OTTAWA — The Bank of Canada held its principal interest rate at 2.25 per cent Wednesday, but warned rising oil and natural prices caused by the war in Iran will push up inflation in the short term.
In its latest monetary policy decision, Canada’s top bankers painted a picture of a weaker-than-expected economy that is facing new levels of uncertainty because of the war.
“Canada’s economy is dealing with a lot. And now, we face more volatility,” Bank of Canada Governor Tiff Macklem said in his opening remarks at Wednesday’s rate announcement.
Data released by Statistics Canada this week shows inflation dropped to 1.8 per cent in February from 2.3 per cent in January. Both reports represent data largely collected before the U.S.-Israeli strikes. The March CPI data, Macklem said, will be higher.
But how big the war’s impact will be, the bank says, depends on how high oil prices go and how long the conflict lasts.
“Inflation in Canada has been close to the two per cent target for more than a year,” Macklem said. “But, as we’ve seen, the war in Iran is causing oil prices to move sharply higher and this will push up inflation in the short term.”
Despite that warning, central bankers are holding the policy interest rate for the third consecutive time. It was lowered in October from 2.5 per cent. Macklem says the bank does not believe it will see goods and services rapidly increase because of higher oil prices. That, he says, gives bankers time to monitor the economy as a whole.
“As those risks evolve, as the economy plays out, we are prepared to respond as needed,” Macklem said, adding the bank can change the policy rate depending on how much support the economy needs.

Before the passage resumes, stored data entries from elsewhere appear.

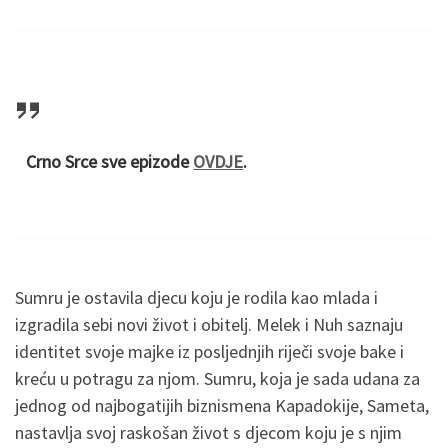
Crno Srce sve epizode
OVDJE
.
Sumru je ostavila djecu koju je rodila kao mlada i
izgradila sebi novi život i obitelj. Melek i Nuh saznaju
identitet svoje majke iz posljednjih riječi svoje bake i
kreću u potragu za njom. Sumru, koja je sada udana za
jednog od najbogatijih biznismena Kapadokije, Sameta,
nastavlja svoj raskošan život s djecom koju je s njim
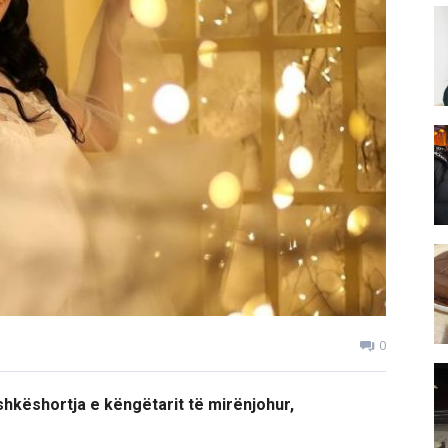
0
shkëshortja e këngëtarit të mirënjohur,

The Bank of Canada will make its next interest rate decision on April 29. It will release the latest Monetary Policy Report, which provides a more detailed economic outlook for Canada, at the same time.
“We can’t fix the war,” said Macklem. “What we can do, though, and what we will do, is we will ensure that if energy prices stay high that it does not become ongoing, generalized, persistent inflation.”
How does the economy look?
After growing 2.4 per cent in the third quarter of last year, GDP shrank by 0.6 per cent in the fourth quarter. Early data from 2026 suggests the economy is expanding again, but at a slower pace than the bank forecast in its January Monetary Policy report.
The bank’s January monetary policy report assumed oil would be US$60 a barrel for the projected horizon; it is now hovering around $100 a barrel.
Recent data from Statistics Canada also shows the labour market is soft, with job gains late last year largely reversed in the first two months of 2026. Unemployment in February rose to 6.7 per cent and the bank says there is a lot of volatility in the export data, with exports looking soft.
The combination of a slowing economy and rising inflation creates a “dilemma” for the Bank of Canada, Macklem said.
If the economy were not facing those higher inflationary pressures, Macklem told reporters, central bankers would likely be talking about lowering rates.
“But, you know, we’re operating in a world where there’s more than one thing going on,” he said.
What this means for consumers
The bank says inflation due to higher oil prices will squeeze consumers, leaving them with less income for other spending. A lot of Canada’s fresh food is imported, and higher transportation due to higher energy costs could further boost food inflation.
”It’s a bit early to tell what the impacts of food inflation will be, but certainly energy is big input cost to food,” said Senior Deputy Bank of Canada Governor Carolyn Rogers.
Beyond that, the central bank warns transportation bottlenecks due to the closure of the Strait of Hormuz could also impact supplies of other commodities, including fertilizer, which could also pinch consumers.
“We know some of the supply can come back quickly, but not all of it,” Rogers said.
Looking more broadly, the bank says stock markets are lower, credit spreads are wider and global bond yields are higher.
The housing market is also looking weaker than the bank had projected in its January outlook, a factor that also plays into the bank’s monetary policy decisions.
“We need to take another look at the housing market,” Rogers said. “We need house prices to come down so housing is more affordable.”
But it’s not all bad, the bank says. Higher energy prices will boost income from energy exports, which would support the economy.
Canada is a net energy exporter, so it has more income coming to the country, which Macklem said has helped make the Canadian currency more stable than many other countries’.
“Relative to some other countries, we are in a pretty good position,” Macklem told reports.